Stored items

□ □ □ □

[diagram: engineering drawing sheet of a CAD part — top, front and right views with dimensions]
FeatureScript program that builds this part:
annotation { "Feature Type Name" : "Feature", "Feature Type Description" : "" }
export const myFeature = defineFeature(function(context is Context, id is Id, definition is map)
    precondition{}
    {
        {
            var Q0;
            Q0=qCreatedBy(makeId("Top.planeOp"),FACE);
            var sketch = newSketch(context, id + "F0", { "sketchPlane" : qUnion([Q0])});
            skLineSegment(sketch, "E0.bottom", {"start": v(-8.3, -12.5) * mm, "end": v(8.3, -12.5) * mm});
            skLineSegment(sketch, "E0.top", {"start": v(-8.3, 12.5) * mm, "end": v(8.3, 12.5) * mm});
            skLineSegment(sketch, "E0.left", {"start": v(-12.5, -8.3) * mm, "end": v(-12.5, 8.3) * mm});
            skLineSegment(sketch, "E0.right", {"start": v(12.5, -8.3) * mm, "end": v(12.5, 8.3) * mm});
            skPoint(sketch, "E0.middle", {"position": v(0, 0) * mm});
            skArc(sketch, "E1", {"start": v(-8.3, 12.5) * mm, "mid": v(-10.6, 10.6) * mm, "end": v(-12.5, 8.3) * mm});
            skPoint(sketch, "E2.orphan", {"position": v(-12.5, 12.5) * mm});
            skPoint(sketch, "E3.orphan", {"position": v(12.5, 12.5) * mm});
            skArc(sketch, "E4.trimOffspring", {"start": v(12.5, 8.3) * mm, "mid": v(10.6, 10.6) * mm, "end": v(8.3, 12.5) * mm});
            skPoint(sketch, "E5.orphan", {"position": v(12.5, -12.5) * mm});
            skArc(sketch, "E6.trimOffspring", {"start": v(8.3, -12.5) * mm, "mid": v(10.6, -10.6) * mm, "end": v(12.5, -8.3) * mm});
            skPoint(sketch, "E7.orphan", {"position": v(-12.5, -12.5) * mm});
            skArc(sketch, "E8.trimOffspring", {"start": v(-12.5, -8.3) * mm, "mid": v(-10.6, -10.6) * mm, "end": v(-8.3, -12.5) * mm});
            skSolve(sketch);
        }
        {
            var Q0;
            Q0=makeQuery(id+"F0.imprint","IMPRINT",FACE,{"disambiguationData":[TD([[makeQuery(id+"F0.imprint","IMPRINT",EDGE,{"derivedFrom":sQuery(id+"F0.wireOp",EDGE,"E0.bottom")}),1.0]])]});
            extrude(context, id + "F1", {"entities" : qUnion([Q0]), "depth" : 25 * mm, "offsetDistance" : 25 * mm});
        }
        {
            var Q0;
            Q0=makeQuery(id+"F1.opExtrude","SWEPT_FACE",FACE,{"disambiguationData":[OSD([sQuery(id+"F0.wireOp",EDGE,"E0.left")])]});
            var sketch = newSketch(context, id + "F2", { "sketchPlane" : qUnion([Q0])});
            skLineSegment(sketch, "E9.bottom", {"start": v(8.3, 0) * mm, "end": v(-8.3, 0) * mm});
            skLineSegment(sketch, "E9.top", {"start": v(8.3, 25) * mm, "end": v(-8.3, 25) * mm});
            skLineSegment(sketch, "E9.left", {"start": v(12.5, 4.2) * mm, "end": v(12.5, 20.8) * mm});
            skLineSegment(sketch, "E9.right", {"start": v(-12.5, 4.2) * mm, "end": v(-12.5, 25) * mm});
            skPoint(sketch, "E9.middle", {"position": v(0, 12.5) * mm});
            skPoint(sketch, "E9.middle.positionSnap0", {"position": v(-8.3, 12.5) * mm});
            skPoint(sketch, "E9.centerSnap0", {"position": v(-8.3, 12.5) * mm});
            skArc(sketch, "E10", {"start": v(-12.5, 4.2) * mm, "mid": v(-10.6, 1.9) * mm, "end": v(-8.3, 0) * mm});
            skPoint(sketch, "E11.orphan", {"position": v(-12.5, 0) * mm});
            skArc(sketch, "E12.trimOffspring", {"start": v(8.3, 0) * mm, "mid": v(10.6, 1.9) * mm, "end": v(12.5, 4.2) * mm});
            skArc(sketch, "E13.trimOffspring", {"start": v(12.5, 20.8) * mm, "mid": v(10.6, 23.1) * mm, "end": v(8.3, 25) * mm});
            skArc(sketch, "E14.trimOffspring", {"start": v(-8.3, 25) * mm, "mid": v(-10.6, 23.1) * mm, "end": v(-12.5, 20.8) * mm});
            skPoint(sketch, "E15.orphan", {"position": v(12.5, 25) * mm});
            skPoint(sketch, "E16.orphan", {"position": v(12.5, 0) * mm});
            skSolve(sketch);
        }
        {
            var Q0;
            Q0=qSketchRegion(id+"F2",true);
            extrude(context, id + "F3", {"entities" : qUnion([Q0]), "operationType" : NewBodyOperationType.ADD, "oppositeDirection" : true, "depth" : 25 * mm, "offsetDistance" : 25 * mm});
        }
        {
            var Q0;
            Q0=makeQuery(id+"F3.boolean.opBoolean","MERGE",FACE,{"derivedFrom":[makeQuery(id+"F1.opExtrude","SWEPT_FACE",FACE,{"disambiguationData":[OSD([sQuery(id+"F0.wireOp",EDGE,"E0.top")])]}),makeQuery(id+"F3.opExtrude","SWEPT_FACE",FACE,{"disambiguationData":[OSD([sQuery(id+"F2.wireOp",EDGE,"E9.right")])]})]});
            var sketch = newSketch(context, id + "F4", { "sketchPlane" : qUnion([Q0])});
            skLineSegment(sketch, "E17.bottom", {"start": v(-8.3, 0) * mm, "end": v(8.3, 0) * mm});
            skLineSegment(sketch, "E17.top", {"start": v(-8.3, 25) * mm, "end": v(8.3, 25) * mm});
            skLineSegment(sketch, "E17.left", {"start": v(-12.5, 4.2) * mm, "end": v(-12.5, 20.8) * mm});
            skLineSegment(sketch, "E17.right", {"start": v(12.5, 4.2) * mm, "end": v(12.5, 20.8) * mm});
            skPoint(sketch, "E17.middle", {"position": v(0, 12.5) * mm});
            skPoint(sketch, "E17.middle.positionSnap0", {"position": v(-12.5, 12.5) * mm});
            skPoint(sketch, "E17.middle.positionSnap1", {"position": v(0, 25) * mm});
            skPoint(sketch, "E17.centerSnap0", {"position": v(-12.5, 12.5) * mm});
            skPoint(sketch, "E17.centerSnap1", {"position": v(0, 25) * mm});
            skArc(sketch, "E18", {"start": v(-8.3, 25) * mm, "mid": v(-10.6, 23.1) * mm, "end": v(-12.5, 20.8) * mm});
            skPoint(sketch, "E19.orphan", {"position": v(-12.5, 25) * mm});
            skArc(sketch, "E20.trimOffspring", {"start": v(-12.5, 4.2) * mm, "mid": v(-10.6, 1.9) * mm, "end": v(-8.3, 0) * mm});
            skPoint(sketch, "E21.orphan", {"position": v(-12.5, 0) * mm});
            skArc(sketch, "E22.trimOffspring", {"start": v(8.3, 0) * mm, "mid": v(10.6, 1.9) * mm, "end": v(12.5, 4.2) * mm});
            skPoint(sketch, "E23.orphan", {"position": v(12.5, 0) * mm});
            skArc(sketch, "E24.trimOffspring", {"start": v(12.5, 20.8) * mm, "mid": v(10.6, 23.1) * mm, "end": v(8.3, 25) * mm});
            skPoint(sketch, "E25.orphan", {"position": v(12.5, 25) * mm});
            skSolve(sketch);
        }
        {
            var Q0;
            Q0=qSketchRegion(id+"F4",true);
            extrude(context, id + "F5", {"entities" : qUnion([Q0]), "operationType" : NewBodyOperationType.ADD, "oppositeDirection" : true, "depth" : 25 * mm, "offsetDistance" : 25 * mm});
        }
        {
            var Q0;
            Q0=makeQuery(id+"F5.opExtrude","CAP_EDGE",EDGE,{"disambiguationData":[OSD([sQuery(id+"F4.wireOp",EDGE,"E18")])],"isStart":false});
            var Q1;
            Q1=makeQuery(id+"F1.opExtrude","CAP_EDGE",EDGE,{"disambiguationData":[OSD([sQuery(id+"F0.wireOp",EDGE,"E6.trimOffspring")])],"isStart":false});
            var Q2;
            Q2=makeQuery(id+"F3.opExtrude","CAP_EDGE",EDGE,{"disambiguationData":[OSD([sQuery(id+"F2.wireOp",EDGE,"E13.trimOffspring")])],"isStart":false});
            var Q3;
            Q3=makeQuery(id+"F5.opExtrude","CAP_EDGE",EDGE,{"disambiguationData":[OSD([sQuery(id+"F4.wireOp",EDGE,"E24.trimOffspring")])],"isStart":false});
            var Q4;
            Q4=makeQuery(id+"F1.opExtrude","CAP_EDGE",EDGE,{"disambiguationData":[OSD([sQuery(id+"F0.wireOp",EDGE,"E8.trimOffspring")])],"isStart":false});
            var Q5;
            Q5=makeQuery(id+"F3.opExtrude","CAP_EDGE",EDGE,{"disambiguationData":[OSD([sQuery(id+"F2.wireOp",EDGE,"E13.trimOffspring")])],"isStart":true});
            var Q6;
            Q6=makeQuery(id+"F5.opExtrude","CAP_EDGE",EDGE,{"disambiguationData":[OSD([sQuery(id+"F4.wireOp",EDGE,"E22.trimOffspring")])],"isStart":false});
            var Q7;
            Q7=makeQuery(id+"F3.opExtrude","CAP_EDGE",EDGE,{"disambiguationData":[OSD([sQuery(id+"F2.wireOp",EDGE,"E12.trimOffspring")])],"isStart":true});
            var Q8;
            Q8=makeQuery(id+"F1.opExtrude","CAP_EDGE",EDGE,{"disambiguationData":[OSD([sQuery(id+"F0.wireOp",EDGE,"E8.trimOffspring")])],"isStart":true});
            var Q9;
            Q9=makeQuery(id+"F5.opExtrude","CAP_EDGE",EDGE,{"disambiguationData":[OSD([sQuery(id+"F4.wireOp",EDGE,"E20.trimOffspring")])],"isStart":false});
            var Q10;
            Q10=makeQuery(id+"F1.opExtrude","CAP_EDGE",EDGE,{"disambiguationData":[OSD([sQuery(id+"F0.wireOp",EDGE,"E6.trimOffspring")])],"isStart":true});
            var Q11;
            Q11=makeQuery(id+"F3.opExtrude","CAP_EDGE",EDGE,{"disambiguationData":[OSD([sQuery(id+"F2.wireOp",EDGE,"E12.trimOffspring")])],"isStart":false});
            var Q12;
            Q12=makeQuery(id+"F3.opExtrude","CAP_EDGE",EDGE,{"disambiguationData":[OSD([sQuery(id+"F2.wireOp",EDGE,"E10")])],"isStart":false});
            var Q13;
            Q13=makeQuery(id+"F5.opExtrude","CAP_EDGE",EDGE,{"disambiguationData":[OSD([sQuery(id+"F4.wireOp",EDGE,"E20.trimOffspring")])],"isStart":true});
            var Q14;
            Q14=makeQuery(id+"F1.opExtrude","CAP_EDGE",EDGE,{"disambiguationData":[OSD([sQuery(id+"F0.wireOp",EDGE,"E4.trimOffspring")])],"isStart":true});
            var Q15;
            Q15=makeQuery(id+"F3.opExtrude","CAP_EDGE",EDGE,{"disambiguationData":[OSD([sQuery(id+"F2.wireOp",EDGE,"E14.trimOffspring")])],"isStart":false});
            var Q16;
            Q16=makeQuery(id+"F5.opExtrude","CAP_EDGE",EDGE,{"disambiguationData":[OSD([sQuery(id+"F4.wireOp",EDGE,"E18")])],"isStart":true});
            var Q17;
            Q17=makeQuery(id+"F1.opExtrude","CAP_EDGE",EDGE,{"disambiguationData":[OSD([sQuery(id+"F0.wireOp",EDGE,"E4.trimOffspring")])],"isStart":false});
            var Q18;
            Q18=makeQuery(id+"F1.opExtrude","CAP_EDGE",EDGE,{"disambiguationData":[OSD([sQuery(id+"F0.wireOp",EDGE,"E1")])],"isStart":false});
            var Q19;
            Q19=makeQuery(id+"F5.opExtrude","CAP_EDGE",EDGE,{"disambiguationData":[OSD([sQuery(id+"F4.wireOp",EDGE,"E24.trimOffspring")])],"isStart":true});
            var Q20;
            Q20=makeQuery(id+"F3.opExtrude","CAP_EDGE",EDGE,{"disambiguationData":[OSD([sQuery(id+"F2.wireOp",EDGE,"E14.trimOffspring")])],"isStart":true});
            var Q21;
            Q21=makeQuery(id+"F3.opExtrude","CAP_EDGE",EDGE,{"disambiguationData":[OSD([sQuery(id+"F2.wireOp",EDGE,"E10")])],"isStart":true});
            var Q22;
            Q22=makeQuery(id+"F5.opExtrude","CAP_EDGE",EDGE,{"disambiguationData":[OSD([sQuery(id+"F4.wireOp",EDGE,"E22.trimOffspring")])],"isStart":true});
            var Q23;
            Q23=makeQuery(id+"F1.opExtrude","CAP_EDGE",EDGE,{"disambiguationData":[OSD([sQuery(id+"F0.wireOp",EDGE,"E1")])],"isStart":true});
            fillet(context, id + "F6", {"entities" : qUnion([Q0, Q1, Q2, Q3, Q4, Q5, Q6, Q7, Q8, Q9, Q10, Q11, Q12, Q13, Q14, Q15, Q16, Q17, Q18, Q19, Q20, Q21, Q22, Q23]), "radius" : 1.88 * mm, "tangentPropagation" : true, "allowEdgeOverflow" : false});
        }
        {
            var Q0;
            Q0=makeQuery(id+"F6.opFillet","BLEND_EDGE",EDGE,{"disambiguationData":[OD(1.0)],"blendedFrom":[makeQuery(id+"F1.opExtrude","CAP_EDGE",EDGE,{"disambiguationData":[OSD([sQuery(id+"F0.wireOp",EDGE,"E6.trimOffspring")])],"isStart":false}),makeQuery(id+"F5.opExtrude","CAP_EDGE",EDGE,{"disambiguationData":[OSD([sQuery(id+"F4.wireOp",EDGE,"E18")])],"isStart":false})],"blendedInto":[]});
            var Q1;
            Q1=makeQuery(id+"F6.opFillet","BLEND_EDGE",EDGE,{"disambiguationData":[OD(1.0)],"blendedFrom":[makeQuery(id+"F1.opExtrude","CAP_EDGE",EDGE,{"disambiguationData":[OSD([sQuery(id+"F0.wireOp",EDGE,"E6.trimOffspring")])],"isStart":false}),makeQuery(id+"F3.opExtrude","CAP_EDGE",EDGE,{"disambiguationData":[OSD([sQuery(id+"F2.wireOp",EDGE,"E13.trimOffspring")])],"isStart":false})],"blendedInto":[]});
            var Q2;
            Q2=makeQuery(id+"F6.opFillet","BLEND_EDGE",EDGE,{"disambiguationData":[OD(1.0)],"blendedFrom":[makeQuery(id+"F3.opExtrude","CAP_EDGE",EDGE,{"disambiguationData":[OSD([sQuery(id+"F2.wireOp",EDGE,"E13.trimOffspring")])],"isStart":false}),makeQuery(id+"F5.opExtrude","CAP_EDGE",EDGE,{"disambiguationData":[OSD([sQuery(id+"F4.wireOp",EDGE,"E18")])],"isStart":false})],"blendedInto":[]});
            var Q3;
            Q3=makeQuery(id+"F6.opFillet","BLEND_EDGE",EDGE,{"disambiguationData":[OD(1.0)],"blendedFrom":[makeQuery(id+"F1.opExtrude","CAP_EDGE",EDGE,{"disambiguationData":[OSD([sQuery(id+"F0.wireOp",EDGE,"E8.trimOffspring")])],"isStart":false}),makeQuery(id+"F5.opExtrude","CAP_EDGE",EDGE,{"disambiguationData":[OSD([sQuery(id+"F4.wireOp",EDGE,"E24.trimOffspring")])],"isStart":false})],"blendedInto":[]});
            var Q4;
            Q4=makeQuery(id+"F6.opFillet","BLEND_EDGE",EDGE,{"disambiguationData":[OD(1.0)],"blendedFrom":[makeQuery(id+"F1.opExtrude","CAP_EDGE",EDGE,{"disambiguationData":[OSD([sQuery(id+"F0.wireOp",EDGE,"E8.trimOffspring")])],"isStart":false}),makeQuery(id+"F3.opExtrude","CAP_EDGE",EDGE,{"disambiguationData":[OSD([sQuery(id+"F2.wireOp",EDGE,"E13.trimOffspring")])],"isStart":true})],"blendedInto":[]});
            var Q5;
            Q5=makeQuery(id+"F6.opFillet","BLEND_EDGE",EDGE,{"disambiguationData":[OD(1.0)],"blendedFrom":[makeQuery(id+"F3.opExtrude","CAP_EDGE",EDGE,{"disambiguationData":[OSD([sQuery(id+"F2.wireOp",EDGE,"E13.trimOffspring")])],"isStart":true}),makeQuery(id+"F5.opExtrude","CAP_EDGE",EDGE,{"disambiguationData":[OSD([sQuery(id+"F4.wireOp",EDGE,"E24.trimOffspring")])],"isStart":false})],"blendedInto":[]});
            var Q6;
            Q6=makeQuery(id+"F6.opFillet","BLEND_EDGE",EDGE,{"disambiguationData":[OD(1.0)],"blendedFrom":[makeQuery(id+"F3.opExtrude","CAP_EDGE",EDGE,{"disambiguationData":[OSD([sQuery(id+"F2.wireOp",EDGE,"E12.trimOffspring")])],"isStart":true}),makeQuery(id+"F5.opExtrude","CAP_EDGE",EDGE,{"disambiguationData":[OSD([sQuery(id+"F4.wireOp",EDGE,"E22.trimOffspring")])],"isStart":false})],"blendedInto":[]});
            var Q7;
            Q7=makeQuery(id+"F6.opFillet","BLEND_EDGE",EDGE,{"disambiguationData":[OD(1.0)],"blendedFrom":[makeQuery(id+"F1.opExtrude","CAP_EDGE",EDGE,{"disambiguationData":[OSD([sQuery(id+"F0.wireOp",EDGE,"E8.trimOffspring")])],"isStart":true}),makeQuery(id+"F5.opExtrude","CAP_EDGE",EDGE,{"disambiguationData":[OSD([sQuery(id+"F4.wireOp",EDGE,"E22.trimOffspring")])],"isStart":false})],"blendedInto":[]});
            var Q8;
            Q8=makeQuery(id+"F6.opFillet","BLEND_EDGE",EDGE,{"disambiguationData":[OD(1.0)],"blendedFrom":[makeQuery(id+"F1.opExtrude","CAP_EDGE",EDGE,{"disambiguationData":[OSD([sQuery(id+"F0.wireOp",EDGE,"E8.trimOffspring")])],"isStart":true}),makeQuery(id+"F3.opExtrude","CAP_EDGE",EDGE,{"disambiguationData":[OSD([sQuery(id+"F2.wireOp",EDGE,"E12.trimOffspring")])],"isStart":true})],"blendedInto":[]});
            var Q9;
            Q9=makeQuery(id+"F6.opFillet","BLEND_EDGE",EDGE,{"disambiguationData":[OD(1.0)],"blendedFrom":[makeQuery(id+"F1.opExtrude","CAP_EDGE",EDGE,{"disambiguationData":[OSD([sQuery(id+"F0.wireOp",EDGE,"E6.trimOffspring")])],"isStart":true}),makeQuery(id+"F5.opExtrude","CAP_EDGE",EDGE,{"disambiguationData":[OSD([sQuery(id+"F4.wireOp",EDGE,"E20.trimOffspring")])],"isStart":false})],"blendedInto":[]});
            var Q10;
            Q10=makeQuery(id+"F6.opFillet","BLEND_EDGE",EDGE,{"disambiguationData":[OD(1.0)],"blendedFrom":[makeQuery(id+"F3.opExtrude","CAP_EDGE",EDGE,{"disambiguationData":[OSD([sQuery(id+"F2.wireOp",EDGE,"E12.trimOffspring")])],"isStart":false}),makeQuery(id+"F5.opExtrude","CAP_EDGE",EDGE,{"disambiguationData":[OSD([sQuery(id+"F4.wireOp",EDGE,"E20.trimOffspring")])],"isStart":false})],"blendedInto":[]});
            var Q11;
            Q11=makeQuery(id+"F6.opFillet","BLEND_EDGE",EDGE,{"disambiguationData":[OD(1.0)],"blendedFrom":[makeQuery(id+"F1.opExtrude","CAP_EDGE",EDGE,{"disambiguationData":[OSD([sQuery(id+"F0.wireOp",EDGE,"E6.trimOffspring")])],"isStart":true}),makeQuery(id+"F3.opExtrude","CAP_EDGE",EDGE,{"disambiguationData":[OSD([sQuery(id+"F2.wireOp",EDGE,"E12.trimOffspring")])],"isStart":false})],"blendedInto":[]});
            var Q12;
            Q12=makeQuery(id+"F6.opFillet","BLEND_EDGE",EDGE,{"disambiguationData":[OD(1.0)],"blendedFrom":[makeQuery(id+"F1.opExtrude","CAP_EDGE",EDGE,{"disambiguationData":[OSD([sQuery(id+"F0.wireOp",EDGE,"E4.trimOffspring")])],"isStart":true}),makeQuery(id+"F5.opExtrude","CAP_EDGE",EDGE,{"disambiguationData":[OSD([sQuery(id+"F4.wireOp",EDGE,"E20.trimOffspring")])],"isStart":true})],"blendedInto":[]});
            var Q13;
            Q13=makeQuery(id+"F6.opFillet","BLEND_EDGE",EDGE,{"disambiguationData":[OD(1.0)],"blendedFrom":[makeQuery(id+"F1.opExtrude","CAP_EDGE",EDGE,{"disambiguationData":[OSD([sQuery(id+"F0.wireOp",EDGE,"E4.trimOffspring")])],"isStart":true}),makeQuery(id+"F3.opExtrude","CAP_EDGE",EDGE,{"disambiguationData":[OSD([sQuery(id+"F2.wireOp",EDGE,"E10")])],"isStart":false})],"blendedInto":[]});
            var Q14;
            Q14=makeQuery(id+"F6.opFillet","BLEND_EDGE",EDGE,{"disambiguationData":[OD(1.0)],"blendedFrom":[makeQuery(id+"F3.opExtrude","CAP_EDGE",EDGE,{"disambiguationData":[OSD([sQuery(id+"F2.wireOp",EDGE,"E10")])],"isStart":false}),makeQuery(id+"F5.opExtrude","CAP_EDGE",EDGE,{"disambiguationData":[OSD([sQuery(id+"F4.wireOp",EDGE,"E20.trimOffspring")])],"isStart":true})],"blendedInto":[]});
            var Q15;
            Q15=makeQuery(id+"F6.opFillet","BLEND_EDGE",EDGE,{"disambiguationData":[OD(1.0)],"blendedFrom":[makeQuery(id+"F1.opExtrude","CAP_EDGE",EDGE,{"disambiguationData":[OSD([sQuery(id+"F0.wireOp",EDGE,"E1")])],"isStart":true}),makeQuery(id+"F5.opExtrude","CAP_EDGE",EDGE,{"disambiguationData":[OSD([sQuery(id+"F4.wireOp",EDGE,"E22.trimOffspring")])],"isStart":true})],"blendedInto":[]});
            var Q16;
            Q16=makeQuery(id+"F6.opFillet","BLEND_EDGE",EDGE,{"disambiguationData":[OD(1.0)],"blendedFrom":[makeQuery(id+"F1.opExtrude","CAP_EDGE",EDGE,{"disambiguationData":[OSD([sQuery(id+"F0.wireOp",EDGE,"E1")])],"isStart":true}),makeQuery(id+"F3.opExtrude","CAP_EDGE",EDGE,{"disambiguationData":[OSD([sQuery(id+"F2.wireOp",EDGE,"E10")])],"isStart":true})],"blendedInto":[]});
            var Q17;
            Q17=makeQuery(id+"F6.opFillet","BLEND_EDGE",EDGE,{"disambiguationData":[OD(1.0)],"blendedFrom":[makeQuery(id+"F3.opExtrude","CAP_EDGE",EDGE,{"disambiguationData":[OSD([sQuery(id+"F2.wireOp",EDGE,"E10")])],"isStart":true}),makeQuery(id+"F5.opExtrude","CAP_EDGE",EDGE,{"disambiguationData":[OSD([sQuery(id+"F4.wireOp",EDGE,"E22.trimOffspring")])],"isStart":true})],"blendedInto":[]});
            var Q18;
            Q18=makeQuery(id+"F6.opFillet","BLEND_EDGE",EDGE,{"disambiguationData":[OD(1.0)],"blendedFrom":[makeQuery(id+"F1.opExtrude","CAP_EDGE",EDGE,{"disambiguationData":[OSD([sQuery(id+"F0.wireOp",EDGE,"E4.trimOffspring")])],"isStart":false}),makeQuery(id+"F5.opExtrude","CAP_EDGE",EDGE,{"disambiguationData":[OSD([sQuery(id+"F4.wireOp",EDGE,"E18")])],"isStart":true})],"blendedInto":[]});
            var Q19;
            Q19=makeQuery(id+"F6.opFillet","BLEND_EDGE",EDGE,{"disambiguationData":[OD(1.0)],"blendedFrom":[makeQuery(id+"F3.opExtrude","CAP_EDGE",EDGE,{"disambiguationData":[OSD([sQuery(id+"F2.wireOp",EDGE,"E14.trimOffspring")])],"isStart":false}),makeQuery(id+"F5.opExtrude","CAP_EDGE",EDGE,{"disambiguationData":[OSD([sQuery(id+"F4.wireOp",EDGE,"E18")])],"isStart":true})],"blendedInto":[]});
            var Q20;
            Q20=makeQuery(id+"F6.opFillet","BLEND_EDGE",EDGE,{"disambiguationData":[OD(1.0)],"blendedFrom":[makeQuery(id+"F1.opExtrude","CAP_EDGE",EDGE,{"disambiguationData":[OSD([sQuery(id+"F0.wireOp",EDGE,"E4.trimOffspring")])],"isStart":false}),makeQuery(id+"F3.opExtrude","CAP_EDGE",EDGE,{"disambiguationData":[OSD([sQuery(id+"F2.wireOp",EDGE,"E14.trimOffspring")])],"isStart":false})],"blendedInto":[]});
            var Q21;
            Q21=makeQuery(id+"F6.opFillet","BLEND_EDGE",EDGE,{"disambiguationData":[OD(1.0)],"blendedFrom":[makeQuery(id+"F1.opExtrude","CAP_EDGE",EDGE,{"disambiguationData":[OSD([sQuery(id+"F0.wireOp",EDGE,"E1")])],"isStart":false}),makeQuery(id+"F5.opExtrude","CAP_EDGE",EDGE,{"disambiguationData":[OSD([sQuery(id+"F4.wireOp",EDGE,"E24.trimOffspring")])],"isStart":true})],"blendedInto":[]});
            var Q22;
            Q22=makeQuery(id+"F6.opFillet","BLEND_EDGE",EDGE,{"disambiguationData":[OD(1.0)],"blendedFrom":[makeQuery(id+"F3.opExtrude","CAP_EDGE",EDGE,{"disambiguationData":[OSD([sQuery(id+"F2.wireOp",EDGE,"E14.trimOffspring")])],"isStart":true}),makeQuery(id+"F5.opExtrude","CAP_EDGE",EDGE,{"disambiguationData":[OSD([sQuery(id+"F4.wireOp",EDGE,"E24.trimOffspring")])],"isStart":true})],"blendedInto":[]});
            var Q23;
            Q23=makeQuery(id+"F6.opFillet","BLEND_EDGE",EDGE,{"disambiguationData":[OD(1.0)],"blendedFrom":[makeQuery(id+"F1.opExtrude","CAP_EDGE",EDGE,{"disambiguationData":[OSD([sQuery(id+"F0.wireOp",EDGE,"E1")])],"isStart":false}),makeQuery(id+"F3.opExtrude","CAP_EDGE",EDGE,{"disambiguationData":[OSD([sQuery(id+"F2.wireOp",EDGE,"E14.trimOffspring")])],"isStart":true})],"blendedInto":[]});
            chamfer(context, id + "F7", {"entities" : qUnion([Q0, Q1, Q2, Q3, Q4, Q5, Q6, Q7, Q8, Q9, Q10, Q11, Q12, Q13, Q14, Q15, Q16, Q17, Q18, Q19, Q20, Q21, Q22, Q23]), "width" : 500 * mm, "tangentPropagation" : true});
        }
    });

□ □ □ □

> **YOUR OBJECTIVE**: Extract each line of the data above that contains the string "oppositeDirection", treating uppercase and lowercase letters as different.

> **WRITTEN ANSWER**:
            extrude(context, id + "F3", {"entities" : qUnion([Q0]), "operationType" : NewBodyOperationType.ADD, "oppositeDirection" : true, "depth" : 25 * mm, "offsetDistance" : 25 * mm});
            extrude(context, id + "F5", {"entities" : qUnion([Q0]), "operationType" : NewBodyOperationType.ADD, "oppositeDirection" : true, "depth" : 25 * mm, "offsetDistance" : 25 * mm});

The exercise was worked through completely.